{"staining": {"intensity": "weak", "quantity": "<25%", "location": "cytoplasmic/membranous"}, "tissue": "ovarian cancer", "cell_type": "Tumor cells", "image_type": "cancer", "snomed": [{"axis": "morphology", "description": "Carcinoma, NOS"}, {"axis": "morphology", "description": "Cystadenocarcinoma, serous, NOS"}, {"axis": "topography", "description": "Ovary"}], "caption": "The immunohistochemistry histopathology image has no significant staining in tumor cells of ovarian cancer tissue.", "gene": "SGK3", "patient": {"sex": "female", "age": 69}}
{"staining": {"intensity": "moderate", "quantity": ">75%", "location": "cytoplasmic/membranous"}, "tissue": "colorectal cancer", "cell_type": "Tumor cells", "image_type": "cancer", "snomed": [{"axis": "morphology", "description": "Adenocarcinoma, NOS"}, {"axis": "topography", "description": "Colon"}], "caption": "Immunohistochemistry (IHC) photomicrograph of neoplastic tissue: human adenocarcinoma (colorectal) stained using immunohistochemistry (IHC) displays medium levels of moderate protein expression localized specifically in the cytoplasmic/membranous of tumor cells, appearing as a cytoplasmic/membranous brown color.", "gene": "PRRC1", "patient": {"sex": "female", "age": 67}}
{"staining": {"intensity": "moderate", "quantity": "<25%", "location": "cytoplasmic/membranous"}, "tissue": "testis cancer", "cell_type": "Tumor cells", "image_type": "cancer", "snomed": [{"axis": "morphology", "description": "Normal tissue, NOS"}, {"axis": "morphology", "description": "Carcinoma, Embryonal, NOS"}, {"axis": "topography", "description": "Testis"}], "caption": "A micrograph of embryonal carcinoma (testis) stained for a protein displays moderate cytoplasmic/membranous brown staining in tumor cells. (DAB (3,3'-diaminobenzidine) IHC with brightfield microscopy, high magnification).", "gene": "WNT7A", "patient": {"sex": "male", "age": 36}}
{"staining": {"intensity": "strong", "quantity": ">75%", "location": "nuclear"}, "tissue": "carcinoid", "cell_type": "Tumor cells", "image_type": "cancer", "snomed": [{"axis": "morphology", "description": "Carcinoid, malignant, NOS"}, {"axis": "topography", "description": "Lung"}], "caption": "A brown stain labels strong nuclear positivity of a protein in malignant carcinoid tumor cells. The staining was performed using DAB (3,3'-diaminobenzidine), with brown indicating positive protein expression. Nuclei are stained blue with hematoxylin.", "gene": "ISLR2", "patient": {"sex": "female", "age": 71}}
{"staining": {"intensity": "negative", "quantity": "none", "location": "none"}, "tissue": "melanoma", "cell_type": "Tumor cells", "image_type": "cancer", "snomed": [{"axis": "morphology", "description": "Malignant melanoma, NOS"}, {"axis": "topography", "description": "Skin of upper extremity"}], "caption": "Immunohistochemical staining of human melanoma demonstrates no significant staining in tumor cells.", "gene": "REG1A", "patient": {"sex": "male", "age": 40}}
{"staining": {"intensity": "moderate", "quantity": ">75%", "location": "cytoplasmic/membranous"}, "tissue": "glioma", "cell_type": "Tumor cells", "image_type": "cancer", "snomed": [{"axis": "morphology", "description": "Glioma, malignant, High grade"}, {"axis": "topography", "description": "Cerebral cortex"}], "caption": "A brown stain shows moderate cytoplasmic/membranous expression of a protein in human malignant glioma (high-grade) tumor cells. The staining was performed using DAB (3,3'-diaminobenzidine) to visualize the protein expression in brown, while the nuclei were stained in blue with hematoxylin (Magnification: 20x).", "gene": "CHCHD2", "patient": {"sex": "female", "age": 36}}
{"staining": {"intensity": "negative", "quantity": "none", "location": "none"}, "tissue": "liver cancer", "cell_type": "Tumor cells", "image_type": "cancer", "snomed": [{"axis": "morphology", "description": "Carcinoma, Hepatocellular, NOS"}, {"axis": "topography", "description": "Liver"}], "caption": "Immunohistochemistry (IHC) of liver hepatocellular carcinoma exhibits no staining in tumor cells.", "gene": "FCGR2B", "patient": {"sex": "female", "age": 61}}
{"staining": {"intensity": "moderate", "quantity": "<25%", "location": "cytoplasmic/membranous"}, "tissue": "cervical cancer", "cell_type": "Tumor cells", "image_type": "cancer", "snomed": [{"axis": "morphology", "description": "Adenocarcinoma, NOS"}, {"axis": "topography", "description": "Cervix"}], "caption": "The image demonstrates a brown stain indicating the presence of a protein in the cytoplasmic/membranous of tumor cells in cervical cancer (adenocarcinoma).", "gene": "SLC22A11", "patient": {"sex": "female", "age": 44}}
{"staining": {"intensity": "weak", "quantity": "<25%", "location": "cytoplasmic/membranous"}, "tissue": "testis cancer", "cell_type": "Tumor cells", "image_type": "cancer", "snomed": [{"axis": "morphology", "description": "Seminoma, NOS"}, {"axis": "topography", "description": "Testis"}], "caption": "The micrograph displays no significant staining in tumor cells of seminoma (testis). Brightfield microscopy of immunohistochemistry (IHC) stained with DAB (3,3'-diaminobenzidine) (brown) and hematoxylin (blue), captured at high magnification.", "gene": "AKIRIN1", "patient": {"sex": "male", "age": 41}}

WHAT IS BEING ASKED ::
The records shown above are to be copied exactly, every one of them.

RESPONSE BELOW ::
{"staining": {"intensity": "weak", "quantity": "<25%", "location": "cytoplasmic/membranous"}, "tissue": "ovarian cancer", "cell_type": "Tumor cells", "image_type": "cancer", "snomed": [{"axis": "morphology", "description": "Carcinoma, NOS"}, {"axis": "morphology", "description": "Cystadenocarcinoma, serous, NOS"}, {"axis": "topography", "description": "Ovary"}], "caption": "The immunohistochemistry histopathology image has no significant staining in tumor cells of ovarian cancer tissue.", "gene": "SGK3", "patient": {"sex": "female", "age": 69}}
{"staining": {"intensity": "moderate", "quantity": ">75%", "location": "cytoplasmic/membranous"}, "tissue": "colorectal cancer", "cell_type": "Tumor cells", "image_type": "cancer", "snomed": [{"axis": "morphology", "description": "Adenocarcinoma, NOS"}, {"axis": "topography", "description": "Colon"}], "caption": "Immunohistochemistry (IHC) photomicrograph of neoplastic tissue: human adenocarcinoma (colorectal) stained using immunohistochemistry (IHC) displays medium levels of moderate protein expression localized specifically in the cytoplasmic/membranous of tumor cells, appearing as a cytoplasmic/membranous brown color.", "gene": "PRRC1", "patient": {"sex": "female", "age": 67}}
{"staining": {"intensity": "moderate", "quantity": "<25%", "location": "cytoplasmic/membranous"}, "tissue": "testis cancer", "cell_type": "Tumor cells", "image_type": "cancer", "snomed": [{"axis": "morphology", "description": "Normal tissue, NOS"}, {"axis": "morphology", "description": "Carcinoma, Embryonal, NOS"}, {"axis": "topography", "description": "Testis"}], "caption": "A micrograph of embryonal carcinoma (testis) stained for a protein displays moderate cytoplasmic/membranous brown staining in tumor cells. (DAB (3,3'-diaminobenzidine) IHC with brightfield microscopy, high magnification).", "gene": "WNT7A", "patient": {"sex": "male", "age": 36}}
{"staining": {"intensity": "strong", "quantity": ">75%", "location": "nuclear"}, "tissue": "carcinoid", "cell_type": "Tumor cells", "image_type": "cancer", "snomed": [{"axis": "morphology", "description": "Carcinoid, malignant, NOS"}, {"axis": "topography", "description": "Lung"}], "caption": "A brown stain labels strong nuclear positivity of a protein in malignant carcinoid tumor cells. The staining was performed using DAB (3,3'-diaminobenzidine), with brown indicating positive protein expression. Nuclei are stained blue with hematoxylin.", "gene": "ISLR2", "patient": {"sex": "female", "age": 71}}
{"staining": {"intensity": "negative", "quantity": "none", "location": "none"}, "tissue": "melanoma", "cell_type": "Tumor cells", "image_type": "cancer", "snomed": [{"axis": "morphology", "description": "Malignant melanoma, NOS"}, {"axis": "topography", "description": "Skin of upper extremity"}], "caption": "Immunohistochemical staining of human melanoma demonstrates no significant staining in tumor cells.", "gene": "REG1A", "patient": {"sex": "male", "age": 40}}
{"staining": {"intensity": "moderate", "quantity": ">75%", "location": "cytoplasmic/membranous"}, "tissue": "glioma", "cell_type": "Tumor cells", "image_type": "cancer", "snomed": [{"axis": "morphology", "description": "Glioma, malignant, High grade"}, {"axis": "topography", "description": "Cerebral cortex"}], "caption": "A brown stain shows moderate cytoplasmic/membranous expression of a protein in human malignant glioma (high-grade) tumor cells. The staining was performed using DAB (3,3'-diaminobenzidine) to visualize the protein expression in brown, while the nuclei were stained in blue with hematoxylin (Magnification: 20x).", "gene": "CHCHD2", "patient": {"sex": "female", "age": 36}}
{"staining": {"intensity": "negative", "quantity": "none", "location": "none"}, "tissue": "liver cancer", "cell_type": "Tumor cells", "image_type": "cancer", "snomed": [{"axis": "morphology", "description": "Carcinoma, Hepatocellular, NOS"}, {"axis": "topography", "description": "Liver"}], "caption": "Immunohistochemistry (IHC) of liver hepatocellular carcinoma exhibits no staining in tumor cells.", "gene": "FCGR2B", "patient": {"sex": "female", "age": 61}}
{"staining": {"intensity": "moderate", "quantity": "<25%", "location": "cytoplasmic/membranous"}, "tissue": "cervical cancer", "cell_type": "Tumor cells", "image_type": "cancer", "snomed": [{"axis": "morphology", "description": "Adenocarcinoma, NOS"}, {"axis": "topography", "description": "Cervix"}], "caption": "The image demonstrates a brown stain indicating the presence of a protein in the cytoplasmic/membranous of tumor cells in cervical cancer (adenocarcinoma).", "gene": "SLC22A11", "patient": {"sex": "female", "age": 44}}
{"staining": {"intensity": "weak", "quantity": "<25%", "location": "cytoplasmic/membranous"}, "tissue": "testis cancer", "cell_type": "Tumor cells", "image_type": "cancer", "snomed": [{"axis": "morphology", "description": "Seminoma, NOS"}, {"axis": "topography", "description": "Testis"}], "caption": "The micrograph displays no significant staining in tumor cells of seminoma (testis). Brightfield microscopy of immunohistochemistry (IHC) stained with DAB (3,3'-diaminobenzidine) (brown) and hematoxylin (blue), captured at high magnification.", "gene": "AKIRIN1", "patient": {"sex": "male", "age": 41}}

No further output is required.